Nicaragua is a recent slide downhill into socialism, with Danny Ortega abandoning all pretense of being a democracy. Russia sees its opportunities there and has taken them. Nicaragua, recall, was once a friendly country and still has a free trade pact with the U.S. Biden has employed no carrot or stick with that trade pact to keep them in line, the way President Trump frequently did with Mexico.
Brazil is another of these nations that Biden has spent a lot of time courting, loudly congratulating Brazil's newly "elected" president Luiz Inacio "Lula" da Silva as a fellow leftist leader, the odor of election fraud reeking over both states creating a potential honor among thieves situation. Did Lula repay that legitimacy extended? Not in the least. He's fresh from a trip to China to suck up to that superpower, and now is welcoming Lavrov into the presidential palace in Brasilia. He's very significantly refusing to sell arms to Ukraine, which makes Russia happy. Biden blew that one, too, unable to even leverage the leftwing solidarity.
The scary part is that Latin America is loaded with newly elected leftist leaders, nearly all of whom are going to be likely recruits for Russia's new Latin American offensive beyond these four stalwarts – to strike out at the U.S. from its underbelly, in an act of reciprocation for what they see is U.S. meddling in Russia's "near abroad" which is Ukraine. There's been a lot of talk about this over the past two decades, but now it appears that things are really happening.
Who are some other likelies to join hands with the Russians? Four candidates come to mind – Mexico, Colombia, Honduras, and Chile, all of whom have leftist leaders just as far-left as at least Brazil.
What's the story with Mexico and Russia? Well, Lavrov has already met with Mexico's hostile, anti-American foreign minister, Marcelo Ebrard, this past September. It has resisted selling arms to Ukraine, which makes Russia happy, and refused to sanction Russia, not particularly concerned what Joe Biden might think about it, as this article explains. The U.S. is Mexico's largest trade partner, and has virtually zero trade with Russia. Not a problem for the Mexican government there as they know that Joe will always bend over.
There's also Honduras which fairly recently elected a far-left leader who was a "first" – the first leftist woman president, so the inauguration was attended by Biden's "border czar" Kamala Harris, who came and went and was never heard from since. Seems Kamala's charms and all those "firsts" didn't do much. The Bidenites couldn't even figure out how to use leverage on open borders to keep Honduras in the U.S. camp, let alone free trade, of which Honduras also has a pact. We will stay tuned for further developments there.

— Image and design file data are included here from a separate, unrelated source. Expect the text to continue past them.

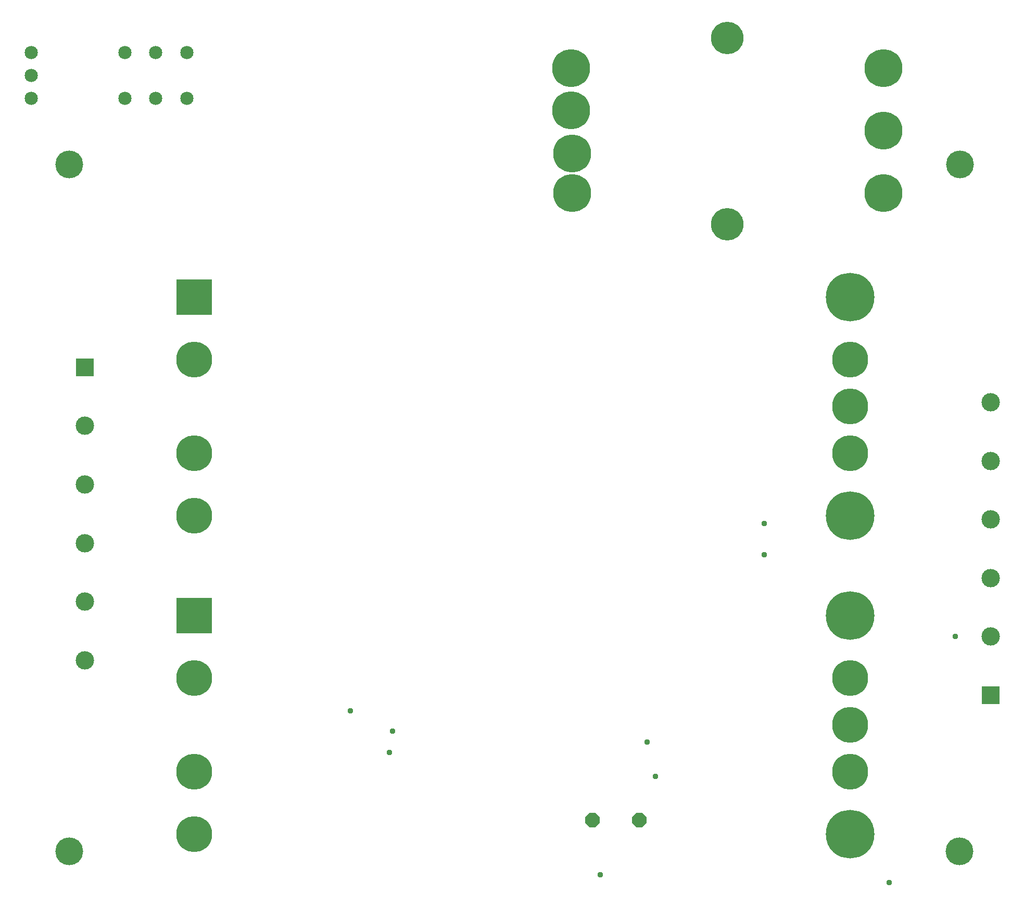
<source format=gbr>
G04 EAGLE Gerber RS-274X export*
G75*
%MOMM*%
%FSLAX34Y34*%
%LPD*%
%INSoldermask Bottom*%
%IPPOS*%
%AMOC8*
5,1,8,0,0,1.08239X$1,22.5*%
G01*
G04 Define Apertures*
%ADD10C,4.521200*%
%ADD11C,2.153200*%
%ADD12R,2.984200X2.984200*%
%ADD13C,2.984200*%
%ADD14C,6.172200*%
%ADD15C,5.283200*%
%ADD16P,2.55682X8X22.5*%
%ADD17R,5.842000X5.842000*%
%ADD18C,5.842000*%
%ADD19C,7.899400*%
%ADD20C,0.959600*%
D10*
X-114300Y1143000D03*
X1333500Y25400D03*
X-114300Y25400D03*
X1334770Y1143000D03*
D11*
X-23730Y1325280D03*
X26670Y1325280D03*
X77070Y1325280D03*
X-23730Y1250280D03*
X26670Y1250280D03*
X77070Y1250280D03*
X-176330Y1250280D03*
X-176330Y1325280D03*
X-176330Y1287780D03*
D12*
X1384300Y279400D03*
D13*
X1384300Y374700D03*
X1384300Y470000D03*
X1384300Y565300D03*
X1384300Y660600D03*
X1384300Y755900D03*
D12*
X-88900Y812800D03*
D13*
X-88900Y717500D03*
X-88900Y622200D03*
X-88900Y526900D03*
X-88900Y431600D03*
X-88900Y336300D03*
D14*
X703580Y1095910D03*
X703580Y1160680D03*
X702310Y1230530D03*
X702310Y1299110D03*
X1210310Y1299110D03*
X1210310Y1197510D03*
X1210310Y1095910D03*
D15*
X956310Y1348640D03*
X956310Y1045110D03*
D16*
X812800Y76200D03*
X736600Y76200D03*
D17*
X88900Y927100D03*
D18*
X88900Y825500D03*
X88900Y673100D03*
X88900Y571500D03*
D19*
X1155700Y927100D03*
D18*
X1155700Y825500D03*
X1155700Y749300D03*
X1155700Y673100D03*
D19*
X1155700Y571500D03*
D17*
X88900Y409036D03*
D18*
X88900Y307436D03*
X88900Y155036D03*
X88900Y53436D03*
D19*
X1155700Y409036D03*
D18*
X1155700Y307436D03*
X1155700Y231236D03*
X1155700Y155036D03*
D19*
X1155700Y53436D03*
D20*
X1016000Y508000D03*
X1016000Y558800D03*
X1219200Y-25400D03*
X749300Y-12700D03*
X825500Y203200D03*
X406400Y186182D03*
X1327200Y374700D03*
X839470Y147320D03*
X411480Y220980D03*
X342900Y254000D03*
M02*

</source>
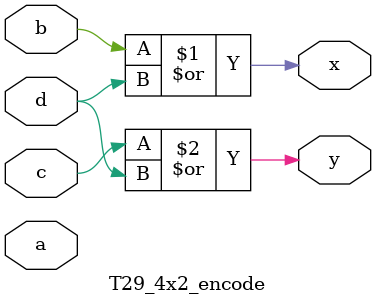
<source format=v>
module T29_4x2_encode (
    input a, b, c, d,
    output x, y);

    or(x, b, d);
    or(y, c, d);
    
endmodule
</source>
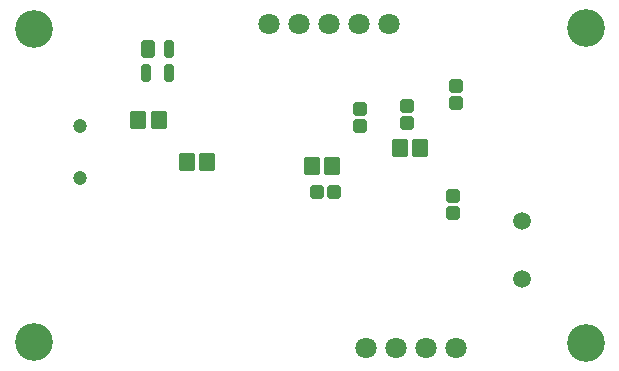
<source format=gbs>
G04*
G04 #@! TF.GenerationSoftware,Altium Limited,Altium Designer,20.2.5 (213)*
G04*
G04 Layer_Color=16711935*
%FSLAX44Y44*%
%MOMM*%
G71*
G04*
G04 #@! TF.SameCoordinates,3C0D8923-7957-4DC4-8908-925B2C91420C*
G04*
G04*
G04 #@! TF.FilePolarity,Negative*
G04*
G01*
G75*
G04:AMPARAMS|DCode=33|XSize=1.3mm|YSize=1.6mm|CornerRadius=0.155mm|HoleSize=0mm|Usage=FLASHONLY|Rotation=0.000|XOffset=0mm|YOffset=0mm|HoleType=Round|Shape=RoundedRectangle|*
%AMROUNDEDRECTD33*
21,1,1.3000,1.2900,0,0,0.0*
21,1,0.9900,1.6000,0,0,0.0*
1,1,0.3100,0.4950,-0.6450*
1,1,0.3100,-0.4950,-0.6450*
1,1,0.3100,-0.4950,0.6450*
1,1,0.3100,0.4950,0.6450*
%
%ADD33ROUNDEDRECTD33*%
G04:AMPARAMS|DCode=34|XSize=1.15mm|YSize=1.15mm|CornerRadius=0.1475mm|HoleSize=0mm|Usage=FLASHONLY|Rotation=180.000|XOffset=0mm|YOffset=0mm|HoleType=Round|Shape=RoundedRectangle|*
%AMROUNDEDRECTD34*
21,1,1.1500,0.8550,0,0,180.0*
21,1,0.8550,1.1500,0,0,180.0*
1,1,0.2950,-0.4275,0.4275*
1,1,0.2950,0.4275,0.4275*
1,1,0.2950,0.4275,-0.4275*
1,1,0.2950,-0.4275,-0.4275*
%
%ADD34ROUNDEDRECTD34*%
%ADD37C,1.2000*%
%ADD38C,3.2032*%
%ADD39C,1.8000*%
%ADD40C,1.5000*%
G04:AMPARAMS|DCode=51|XSize=1.15mm|YSize=1.15mm|CornerRadius=0.1475mm|HoleSize=0mm|Usage=FLASHONLY|Rotation=270.000|XOffset=0mm|YOffset=0mm|HoleType=Round|Shape=RoundedRectangle|*
%AMROUNDEDRECTD51*
21,1,1.1500,0.8550,0,0,270.0*
21,1,0.8550,1.1500,0,0,270.0*
1,1,0.2950,-0.4275,-0.4275*
1,1,0.2950,-0.4275,0.4275*
1,1,0.2950,0.4275,0.4275*
1,1,0.2950,0.4275,-0.4275*
%
%ADD51ROUNDEDRECTD51*%
G04:AMPARAMS|DCode=52|XSize=1.1932mm|YSize=1.5032mm|CornerRadius=0.1759mm|HoleSize=0mm|Usage=FLASHONLY|Rotation=0.000|XOffset=0mm|YOffset=0mm|HoleType=Round|Shape=RoundedRectangle|*
%AMROUNDEDRECTD52*
21,1,1.1932,1.1515,0,0,0.0*
21,1,0.8415,1.5032,0,0,0.0*
1,1,0.3517,0.4208,-0.5758*
1,1,0.3517,-0.4208,-0.5758*
1,1,0.3517,-0.4208,0.5758*
1,1,0.3517,0.4208,0.5758*
%
%ADD52ROUNDEDRECTD52*%
G04:AMPARAMS|DCode=53|XSize=0.7932mm|YSize=1.5032mm|CornerRadius=0.1459mm|HoleSize=0mm|Usage=FLASHONLY|Rotation=0.000|XOffset=0mm|YOffset=0mm|HoleType=Round|Shape=RoundedRectangle|*
%AMROUNDEDRECTD53*
21,1,0.7932,1.2115,0,0,0.0*
21,1,0.5015,1.5032,0,0,0.0*
1,1,0.2917,0.2508,-0.6058*
1,1,0.2917,-0.2508,-0.6058*
1,1,0.2917,-0.2508,0.6058*
1,1,0.2917,0.2508,0.6058*
%
%ADD53ROUNDEDRECTD53*%
D33*
X351050Y188440D02*
D03*
X333550D02*
D03*
X129749Y212000D02*
D03*
X112250D02*
D03*
X153210Y177010D02*
D03*
X170710D02*
D03*
X259250Y173000D02*
D03*
X276750D02*
D03*
D34*
X277999Y151610D02*
D03*
X263500D02*
D03*
D37*
X62900Y207040D02*
D03*
Y163040D02*
D03*
D38*
X491250Y290250D02*
D03*
X491000Y23250D02*
D03*
X23750Y24000D02*
D03*
Y289250D02*
D03*
D39*
X222920Y293850D02*
D03*
X299120D02*
D03*
X273720D02*
D03*
X248320D02*
D03*
X324520D02*
D03*
X381670Y19530D02*
D03*
X356270D02*
D03*
X330870D02*
D03*
X305470D02*
D03*
D40*
X437000Y126800D02*
D03*
Y78000D02*
D03*
D51*
X379130Y148330D02*
D03*
Y133830D02*
D03*
X340250Y209500D02*
D03*
Y224000D02*
D03*
X381500Y240750D02*
D03*
Y226250D02*
D03*
X300390Y207490D02*
D03*
Y221990D02*
D03*
D52*
X120800Y272500D02*
D03*
D53*
X138000D02*
D03*
Y252000D02*
D03*
X118800D02*
D03*
M02*

</source>
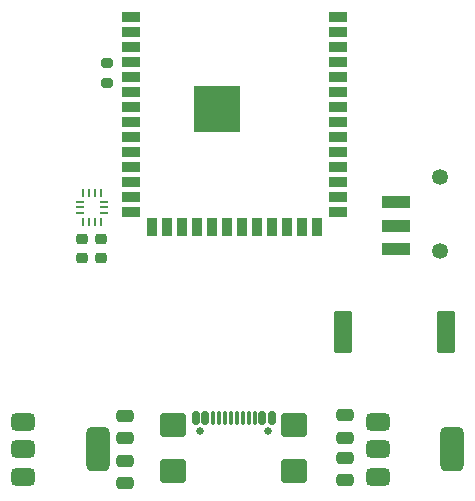
<source format=gbr>
%TF.GenerationSoftware,KiCad,Pcbnew,8.0.8-8.0.8-0~ubuntu24.04.1*%
%TF.CreationDate,2025-08-05T20:55:56-04:00*%
%TF.ProjectId,electronics,656c6563-7472-46f6-9e69-63732e6b6963,rev?*%
%TF.SameCoordinates,Original*%
%TF.FileFunction,Soldermask,Top*%
%TF.FilePolarity,Negative*%
%FSLAX46Y46*%
G04 Gerber Fmt 4.6, Leading zero omitted, Abs format (unit mm)*
G04 Created by KiCad (PCBNEW 8.0.8-8.0.8-0~ubuntu24.04.1) date 2025-08-05 20:55:56*
%MOMM*%
%LPD*%
G01*
G04 APERTURE LIST*
G04 Aperture macros list*
%AMRoundRect*
0 Rectangle with rounded corners*
0 $1 Rounding radius*
0 $2 $3 $4 $5 $6 $7 $8 $9 X,Y pos of 4 corners*
0 Add a 4 corners polygon primitive as box body*
4,1,4,$2,$3,$4,$5,$6,$7,$8,$9,$2,$3,0*
0 Add four circle primitives for the rounded corners*
1,1,$1+$1,$2,$3*
1,1,$1+$1,$4,$5*
1,1,$1+$1,$6,$7*
1,1,$1+$1,$8,$9*
0 Add four rect primitives between the rounded corners*
20,1,$1+$1,$2,$3,$4,$5,0*
20,1,$1+$1,$4,$5,$6,$7,0*
20,1,$1+$1,$6,$7,$8,$9,0*
20,1,$1+$1,$8,$9,$2,$3,0*%
G04 Aperture macros list end*
%ADD10C,1.346200*%
%ADD11R,2.489200X0.990600*%
%ADD12RoundRect,0.375000X-0.625000X-0.375000X0.625000X-0.375000X0.625000X0.375000X-0.625000X0.375000X0*%
%ADD13RoundRect,0.500000X-0.500000X-1.400000X0.500000X-1.400000X0.500000X1.400000X-0.500000X1.400000X0*%
%ADD14R,0.250000X0.675000*%
%ADD15R,0.675000X0.250000*%
%ADD16R,1.500000X0.900000*%
%ADD17R,0.900000X1.500000*%
%ADD18C,0.600000*%
%ADD19R,3.900000X3.900000*%
%ADD20RoundRect,0.200000X0.275000X-0.200000X0.275000X0.200000X-0.275000X0.200000X-0.275000X-0.200000X0*%
%ADD21C,0.650000*%
%ADD22RoundRect,0.150000X-0.150000X-0.425000X0.150000X-0.425000X0.150000X0.425000X-0.150000X0.425000X0*%
%ADD23RoundRect,0.075000X-0.075000X-0.500000X0.075000X-0.500000X0.075000X0.500000X-0.075000X0.500000X0*%
%ADD24RoundRect,0.250000X-0.840000X-0.750000X0.840000X-0.750000X0.840000X0.750000X-0.840000X0.750000X0*%
%ADD25RoundRect,0.250000X0.475000X-0.250000X0.475000X0.250000X-0.475000X0.250000X-0.475000X-0.250000X0*%
%ADD26RoundRect,0.225000X-0.250000X0.225000X-0.250000X-0.225000X0.250000X-0.225000X0.250000X0.225000X0*%
%ADD27RoundRect,0.102000X-0.650000X-1.700000X0.650000X-1.700000X0.650000X1.700000X-0.650000X1.700000X0*%
G04 APERTURE END LIST*
D10*
%TO.C,SW1*%
X222404287Y-81190001D03*
X222404287Y-87489999D03*
D11*
X218654287Y-83339999D03*
X218654287Y-85340001D03*
X218654287Y-87339999D03*
%TD*%
D12*
%TO.C,U5*%
X187090000Y-101977500D03*
X187090000Y-104277500D03*
D13*
X193390000Y-104277500D03*
D12*
X187090000Y-106577500D03*
%TD*%
%TO.C,U3*%
X217120000Y-101977500D03*
X217120000Y-104277500D03*
D13*
X223420000Y-104277500D03*
D12*
X217120000Y-106577500D03*
%TD*%
D14*
%TO.C,U2*%
X193652500Y-82535000D03*
X193152500Y-82535000D03*
X192652500Y-82535000D03*
X192152500Y-82535000D03*
D15*
X191890000Y-83297500D03*
X191890000Y-83797500D03*
X191890000Y-84297500D03*
D14*
X192152500Y-85060000D03*
X192652500Y-85060000D03*
X193152500Y-85060000D03*
X193652500Y-85060000D03*
D15*
X193915000Y-84297500D03*
X193915000Y-83797500D03*
X193915000Y-83297500D03*
%TD*%
D16*
%TO.C,U1*%
X196240000Y-67710000D03*
X196240000Y-68980000D03*
X196240000Y-70250000D03*
X196240000Y-71520000D03*
X196240000Y-72790000D03*
X196240000Y-74060000D03*
X196240000Y-75330000D03*
X196240000Y-76600000D03*
X196240000Y-77870000D03*
X196240000Y-79140000D03*
X196240000Y-80410000D03*
X196240000Y-81680000D03*
X196240000Y-82950000D03*
X196240000Y-84220000D03*
D17*
X198005000Y-85470000D03*
X199275000Y-85470000D03*
X200545000Y-85470000D03*
X201815000Y-85470000D03*
X203085000Y-85470000D03*
X204355000Y-85470000D03*
X205625000Y-85470000D03*
X206895000Y-85470000D03*
X208165000Y-85470000D03*
X209435000Y-85470000D03*
X210705000Y-85470000D03*
X211975000Y-85470000D03*
D16*
X213740000Y-84220000D03*
X213740000Y-82950000D03*
X213740000Y-81680000D03*
X213740000Y-80410000D03*
X213740000Y-79140000D03*
X213740000Y-77870000D03*
X213740000Y-76600000D03*
X213740000Y-75330000D03*
X213740000Y-74060000D03*
X213740000Y-72790000D03*
X213740000Y-71520000D03*
X213740000Y-70250000D03*
X213740000Y-68980000D03*
X213740000Y-67710000D03*
D18*
X202090000Y-74730000D03*
X202090000Y-76130000D03*
X202790000Y-74030000D03*
X202790000Y-75430000D03*
X202790000Y-76830000D03*
X203490000Y-74730000D03*
D19*
X203490000Y-75430000D03*
D18*
X203490000Y-76130000D03*
X204190000Y-74030000D03*
X204190000Y-75430000D03*
X204190000Y-76830000D03*
X204890000Y-74730000D03*
X204890000Y-76130000D03*
%TD*%
D20*
%TO.C,R1*%
X194200000Y-73230000D03*
X194200000Y-71580000D03*
%TD*%
D21*
%TO.C,J1*%
X202040000Y-102705000D03*
X207820000Y-102705000D03*
D22*
X201730000Y-101630000D03*
X202530000Y-101630000D03*
D23*
X203680000Y-101630000D03*
X204680000Y-101630000D03*
X205180000Y-101630000D03*
X206180000Y-101630000D03*
D22*
X207330000Y-101630000D03*
X208130000Y-101630000D03*
X208130000Y-101630000D03*
X207330000Y-101630000D03*
D23*
X206680000Y-101630000D03*
X205680000Y-101630000D03*
X204180000Y-101630000D03*
X203180000Y-101630000D03*
D22*
X202530000Y-101630000D03*
X201730000Y-101630000D03*
D24*
X199820000Y-102205000D03*
X199820000Y-106135000D03*
X210040000Y-102205000D03*
X210040000Y-106135000D03*
%TD*%
D25*
%TO.C,C7*%
X195750000Y-101450000D03*
X195750000Y-103350000D03*
%TD*%
%TO.C,C6*%
X195730000Y-105240000D03*
X195730000Y-107140000D03*
%TD*%
D26*
%TO.C,C4*%
X192070000Y-86485000D03*
X192070000Y-88035000D03*
%TD*%
%TO.C,C3*%
X193700000Y-86500000D03*
X193700000Y-88050000D03*
%TD*%
D25*
%TO.C,C2*%
X214360000Y-103290000D03*
X214360000Y-101390000D03*
%TD*%
%TO.C,C1*%
X214370000Y-106900000D03*
X214370000Y-105000000D03*
%TD*%
D27*
%TO.C,BZ1*%
X214212500Y-94300000D03*
X222912500Y-94300000D03*
%TD*%
M02*

</source>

And let's look at Colombia, the U.S.'s historically oldest and finest ally on the South American continent. They elected probably ‘the worst leftist of any of them’, the Bill Ayers of Colombia, Gustavo Petro, a former M-19 communist guerilla who was one of the late, unlamented Hugo Chavez's best buddies because his guerrilla group once burned down the Colombian supreme court with all the justices in it. This guy is repulsive. Petro has repackaged himself as "green" but is still the same anti-American guerrilla he always was. His greenie stances sound pretty on paper to lefties here, but his big project is similar to Joe Biden's – to shut down Colombia's oil production in favor of green energy, which is a disaster in the making. He's particularly vulnerable to money and economy problems which Russia might just be able to solve for him – at a price.
We see Russia racking up the diplomatic victories in Latin America, welcomed with red carpets and dominos falling, right in the U.S.'s sphere of influence, it's own "near abroad."
It's not that these places are staying neutral or out of the Russia-Ukraine conflict.
It's that they are now openly siding with Russia and working to undercut U.S. interests to extend Russia's.
“It's worse than it looks!” – exclaims the author.